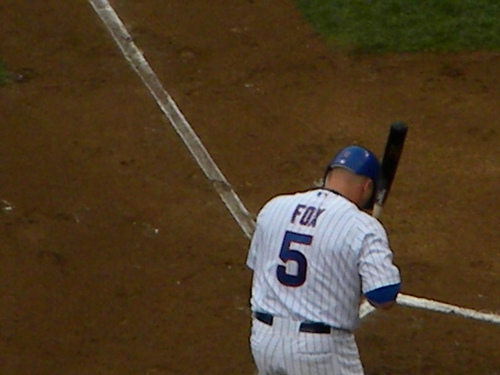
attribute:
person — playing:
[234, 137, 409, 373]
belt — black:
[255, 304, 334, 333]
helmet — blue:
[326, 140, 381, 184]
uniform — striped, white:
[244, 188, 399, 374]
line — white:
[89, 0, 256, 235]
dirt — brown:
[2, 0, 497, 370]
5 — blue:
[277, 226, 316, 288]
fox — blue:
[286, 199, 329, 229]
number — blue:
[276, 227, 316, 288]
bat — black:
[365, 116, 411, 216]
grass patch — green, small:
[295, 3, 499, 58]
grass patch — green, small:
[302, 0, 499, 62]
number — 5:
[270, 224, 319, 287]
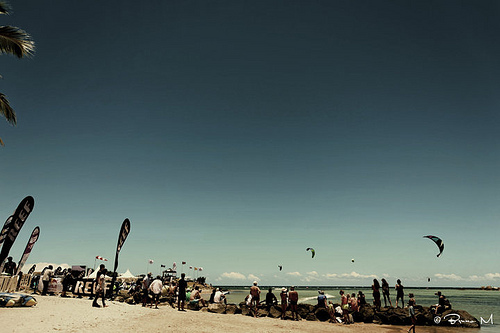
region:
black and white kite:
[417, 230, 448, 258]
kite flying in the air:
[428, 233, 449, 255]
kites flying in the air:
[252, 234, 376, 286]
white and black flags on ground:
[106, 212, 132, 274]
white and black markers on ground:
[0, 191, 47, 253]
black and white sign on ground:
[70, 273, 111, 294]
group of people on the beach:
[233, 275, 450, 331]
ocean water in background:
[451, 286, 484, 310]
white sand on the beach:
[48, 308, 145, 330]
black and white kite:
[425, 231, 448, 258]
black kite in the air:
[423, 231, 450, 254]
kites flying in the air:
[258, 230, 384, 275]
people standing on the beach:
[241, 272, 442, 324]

* Problem *
Output every line of the items above as a Markdown table with the columns "Row" and "Item line." Number the rows in order, omit blank lines, and leave the pictures out of the answer.

* Answer area *
| Row | Item line |
|---|---|
| 1 | attribute: |
| 2 | person — playing: |
| 3 | [234, 137, 409, 373] |
| 4 | belt — black: |
| 5 | [255, 304, 334, 333] |
| 6 | helmet — blue: |
| 7 | [326, 140, 381, 184] |
| 8 | uniform — striped, white: |
| 9 | [244, 188, 399, 374] |
| 10 | line — white: |
| 11 | [89, 0, 256, 235] |
| 12 | dirt — brown: |
| 13 | [2, 0, 497, 370] |
| 14 | 5 — blue: |
| 15 | [277, 226, 316, 288] |
| 16 | fox — blue: |
| 17 | [286, 199, 329, 229] |
| 18 | number — blue: |
| 19 | [276, 227, 316, 288] |
| 20 | bat — black: |
| 21 | [365, 116, 411, 216] |
| 22 | grass patch — green, small: |
| 23 | [295, 3, 499, 58] |
| 24 | grass patch — green, small: |
| 25 | [302, 0, 499, 62] |
| 26 | number — 5: |
| 27 | [270, 224, 319, 287] |
| 28 | region: |
| 29 | black and white kite: |
| 30 | [417, 230, 448, 258] |
| 31 | kite flying in the air: |
| 32 | [428, 233, 449, 255] |
| 33 | kites flying in the air: |
| 34 | [252, 234, 376, 286] |
| 35 | white and black flags on ground: |
| 36 | [106, 212, 132, 274] |
| 37 | white and black markers on ground: |
| 38 | [0, 191, 47, 253] |
| 39 | black and white sign on ground: |
| 40 | [70, 273, 111, 294] |
| 41 | group of people on the beach: |
| 42 | [233, 275, 450, 331] |
| 43 | ocean water in background: |
| 44 | [451, 286, 484, 310] |
| 45 | white sand on the beach: |
| 46 | [48, 308, 145, 330] |
| 47 | black and white kite: |
| 48 | [425, 231, 448, 258] |
| 49 | black kite in the air: |
| 50 | [423, 231, 450, 254] |
| 51 | kites flying in the air: |
| 52 | [258, 230, 384, 275] |
| 53 | people standing on the beach: |
| 54 | [241, 272, 442, 324] |